Commentary on Movies and TV by Brian Holcomb

Saturday, February 21, 2009

Exorcist II: The Heretic Film Review


by Brian Holcomb

There's something to be said for directorial ambition. It's common to lay blame whenever a filmmaker overreaches instead of congratulating them for not doing the mundane, safe, and obvious. Some filmmakers make a habit of overreaching and John Boorman is near the top of a list that would include at the very least mad geniuses like Orson Welles, Francis Ford Coppola, and Terry Gilliam. Boorman is a man with lots of mad ideas swirling uncontrollably in his magpie mind. Sometimes these ideas come together in coherent ways and we get films like Point Blank, Deliverance, Excalibur, Hope and Glory and The General. When they come together like a mixed stew we get films like Zardoz, Leo the Lost and, of course, Exorcist II: The Heretic.

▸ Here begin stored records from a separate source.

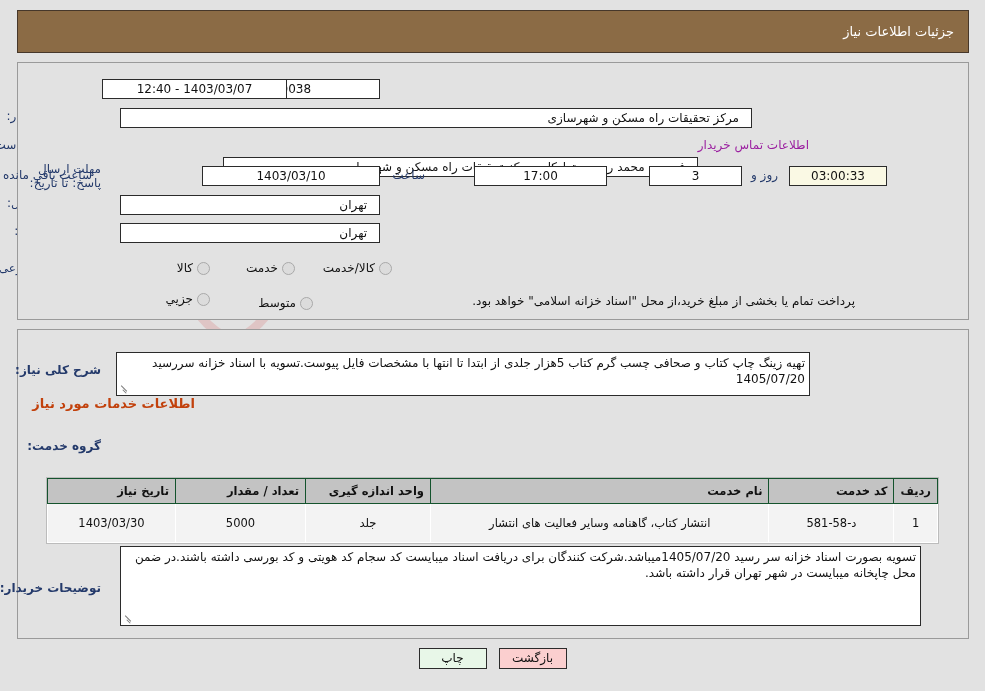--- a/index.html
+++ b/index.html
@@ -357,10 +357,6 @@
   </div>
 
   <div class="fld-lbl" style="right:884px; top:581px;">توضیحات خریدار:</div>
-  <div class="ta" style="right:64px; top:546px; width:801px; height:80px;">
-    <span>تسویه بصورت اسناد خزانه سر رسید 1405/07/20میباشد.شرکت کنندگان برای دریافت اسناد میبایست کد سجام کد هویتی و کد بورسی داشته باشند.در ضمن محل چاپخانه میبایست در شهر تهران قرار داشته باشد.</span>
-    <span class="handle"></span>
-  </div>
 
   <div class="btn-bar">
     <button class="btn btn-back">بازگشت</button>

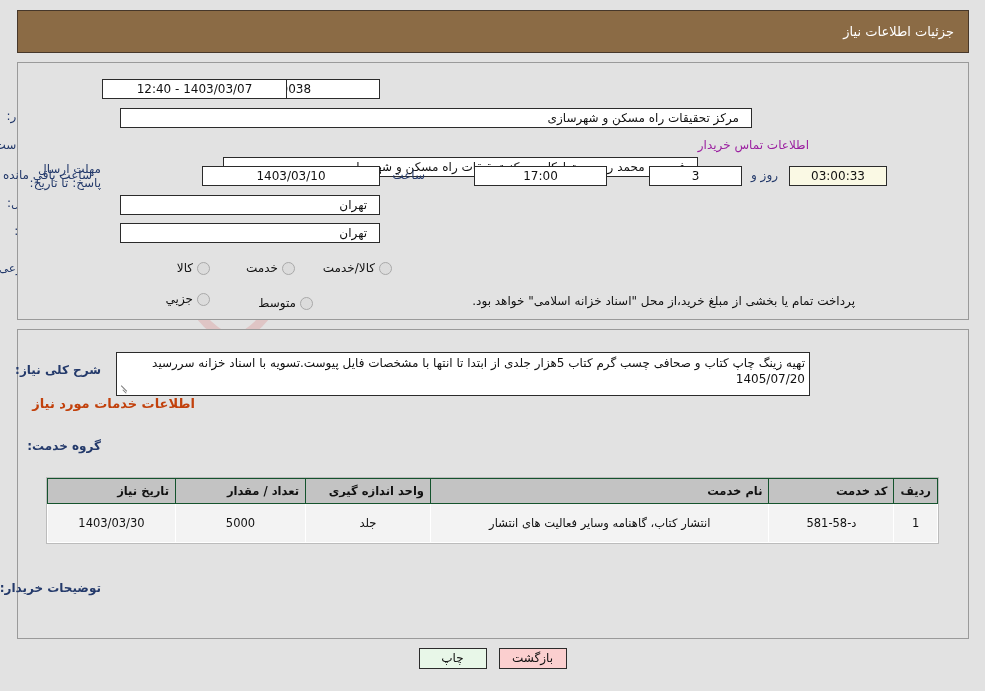--- a/index.html
+++ b/index.html
@@ -204,7 +204,7 @@
   }
   .btn {
     border: 1px solid #2b2b2b;
-    height: 21px;
+    height: 14px;
     min-width: 68px;
     font-size: 12px;
     color: #111;

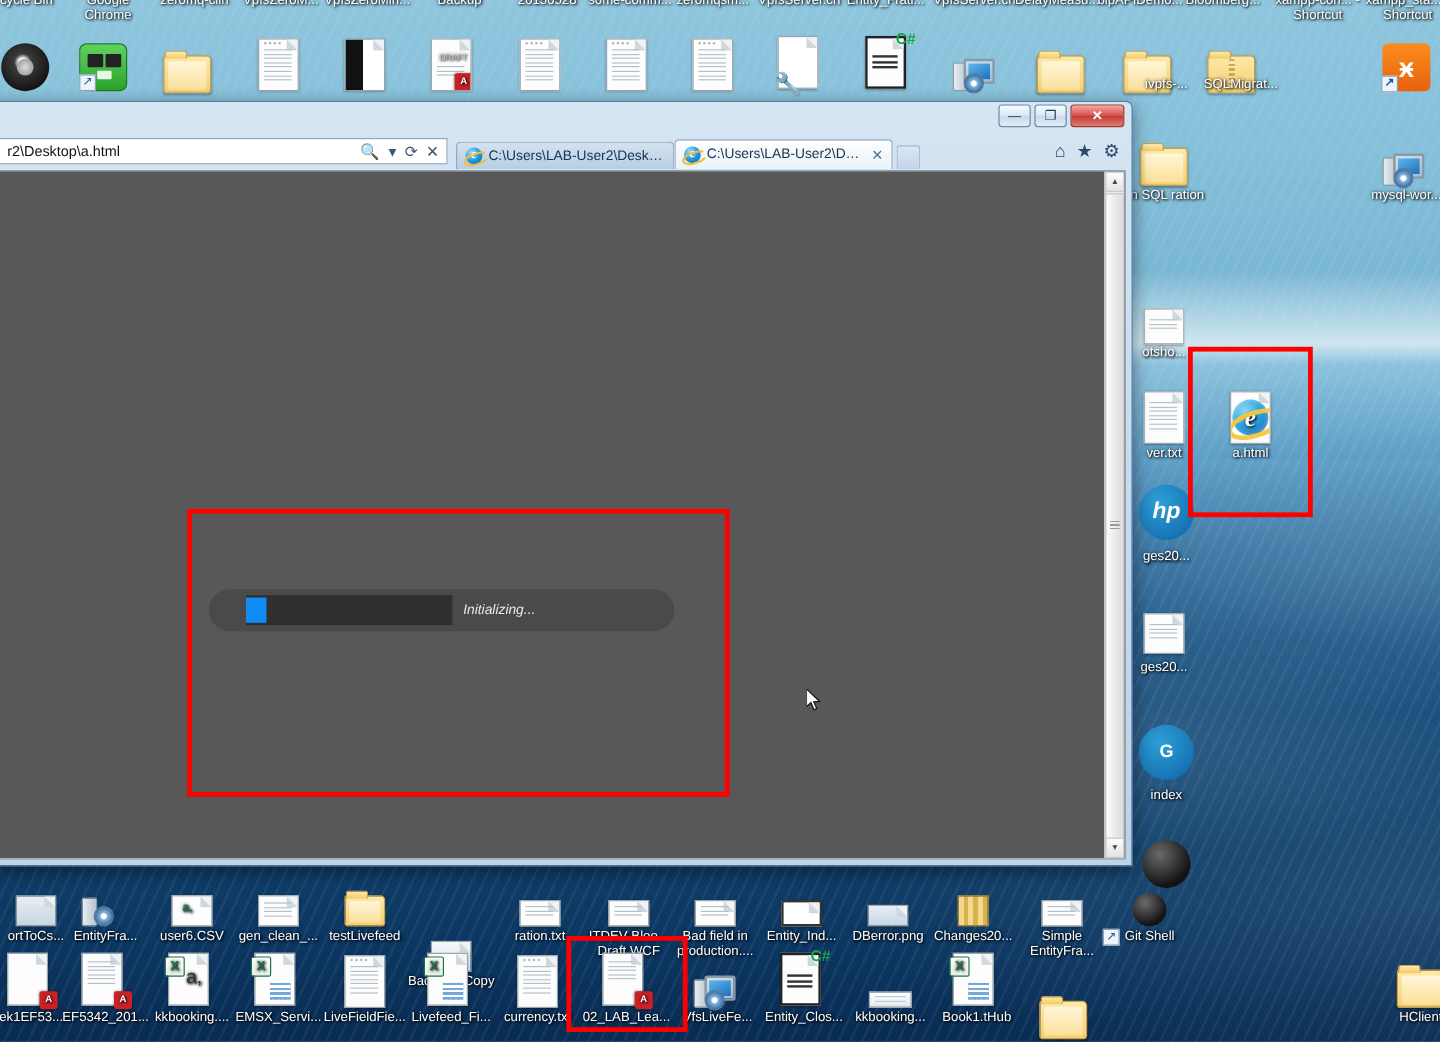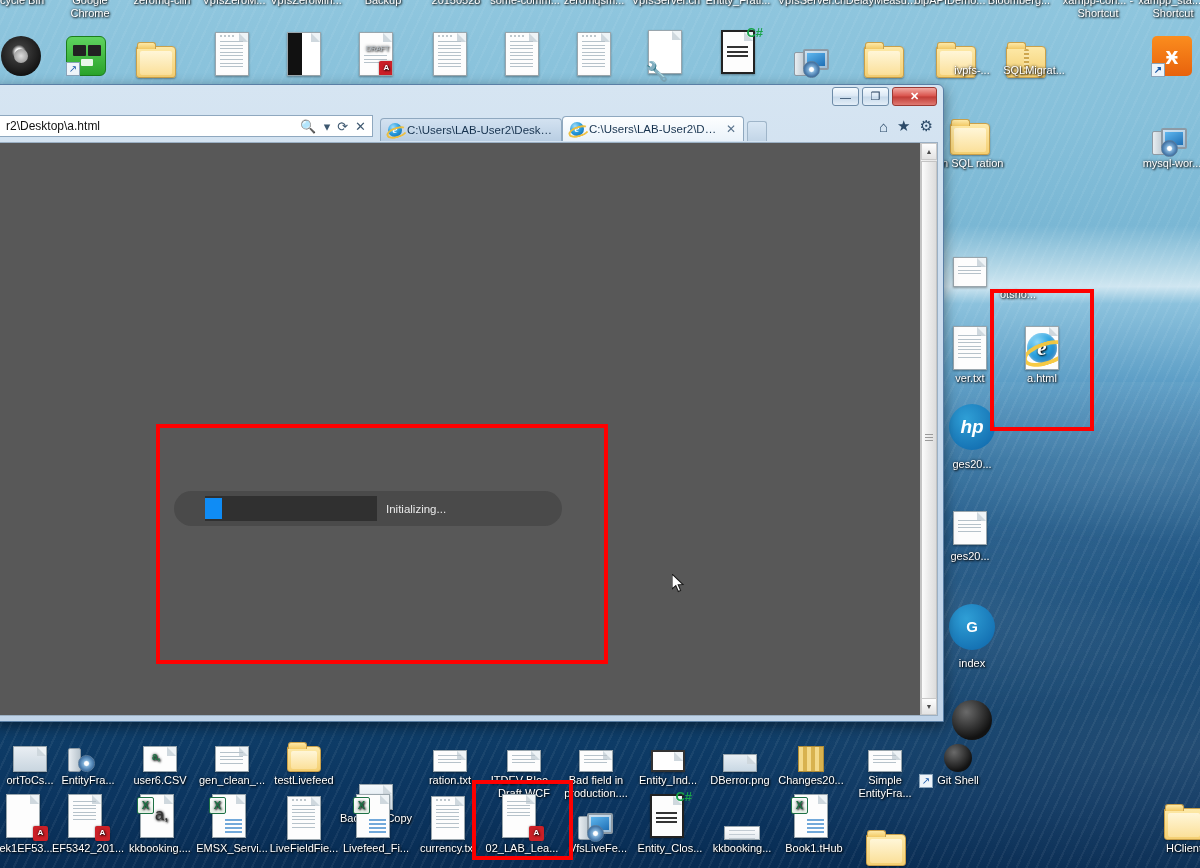--- a/index.html
+++ b/index.html
@@ -547,7 +547,7 @@
         </div>
     </div>
   </div>
-  <div class="icon-cell" style="left:980px;top:240px;padding-top:46px;">
+  <div class="icon-cell" style="left:932px;top:240px;padding-top:46px;">
     <div class="icon-label">otsho...</div>
   </div>
 

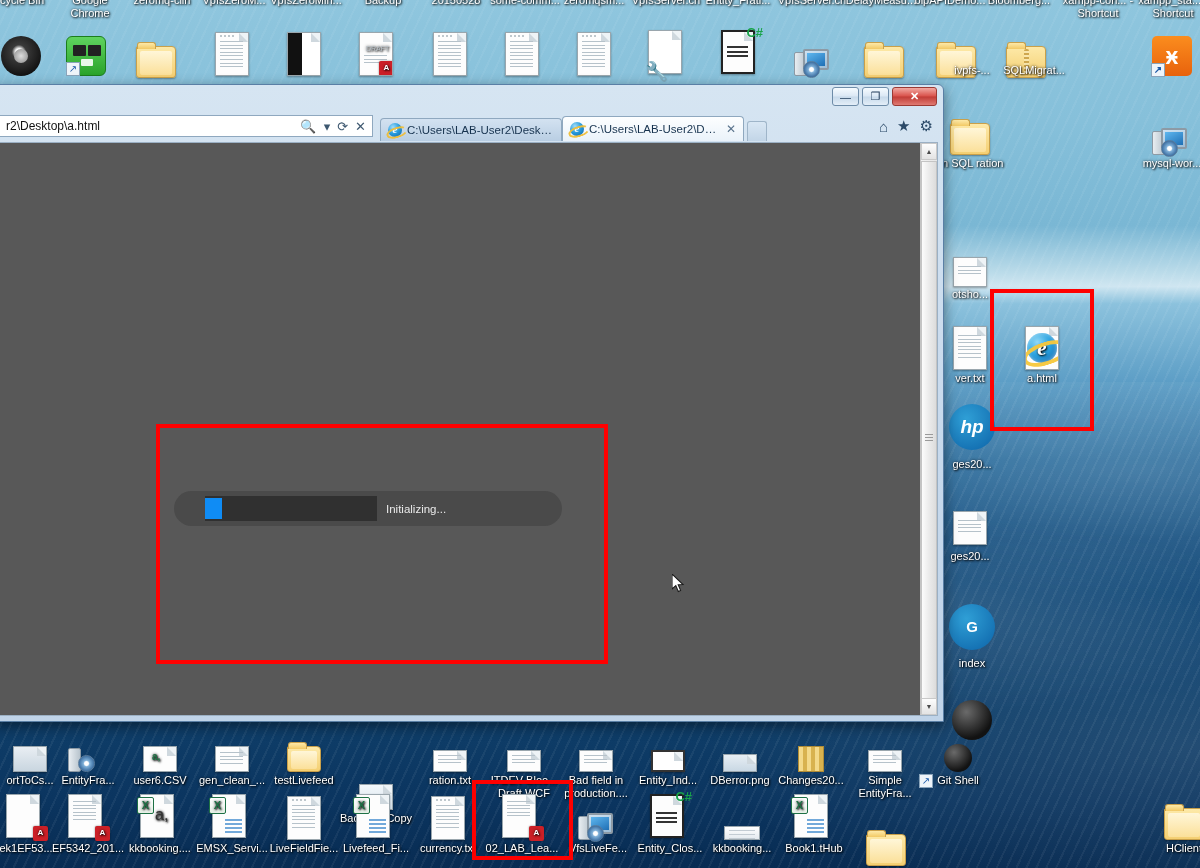--- a/index.html
+++ b/index.html
@@ -231,6 +231,7 @@
   #highlight-rect {
     position: absolute; left: 157px; top: 281px; width: 452px; height: 240px;
     border: 4px solid #fe0000;
+    font-style: italic;
   }
   
   #progress-widget {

I have to admit that I don't think there is a great divide between the two forms of madness.

This film is basically reviled by everyone. It's greeted with camp derision the moment it's brought up in conversation. Well, that's because it's completely and utterly batshit insane. Taken on its OWN terms, without expectation, the film is still pretty Godawful. However, it remains essential viewing for it's sheer ambition and reach which is amazing. No film could achieve it's goals and certainly not a sequel to a box office hit with an expectation set of its own.

Eschewing the procedural format of it's predecessor, Boorman places the follow-up square within a world of magic and fantasy-a world not so different from those depicted in Boorman's earlier Zardoz or later Excalibur. This is the premise on which the film starts and it is already a problem. The classical horror film (which Friedkin's The Exorcist still is despite its extremes) asks the audience to suspend their disbelief by having the supernatural invade what appears to be a fairly natural, acceptably normal world. The original film used realistic location photography, naturalistic and motivated lighting, and subdued performances in order to create an everyday mundanity. Defiantly, The Heretic begins on the wings of a demon and is set in a New York City as imagined by a blind and insane Chinese production designer.

A research facility made up of glass, mad scientist helmets ("The SYNCHRONIZER") which can link 2 separate brain waves, a constantly sweating Richard Burton acting up a storm, really cheap looking FX, James Earl Jones as Kokumo, Ned Beatty flying a helicopter, and dialogue that sounds like something was lost in translation from the original Swahili basically do everything possible to create disbelief rather than suspend it.

But the thing is, the film has so many more ideas than Friedkin's film it is a shame Boorman couldn't pull it off. He seems trapped between the literal and the metaphorical, between the realism of the original film which he has to respect on the one hand and the personal desire to make a film that exists on a whole different plane altogether. It seems that he and "creative associate" Rospo Pallenberg wanted to challenge the conventions of narrative cinema in which stories are told through plot and character and to take off into something much more visual and suggestive. A film told through symbolic imagery and associative ideas. This could've been amazing and would've brought back some of the magic of the silent film, particularly the early films of Fritz Lang. But note that I said "Silent Film". When The Heretic is driven by Boorman's imagery and Ennio Morricone's loud and incredible Disco hell score, the film begins to soar. It comes crashing down the moment Linda Blair says something abstract and inexplicable to Richard Burton, however, since this makes us instantly realize how absurd the film is. It may be that the best way to watch The Heretic is to shut off the soundtrack and play a CD of Goblin's Suspiria score as accompaniment.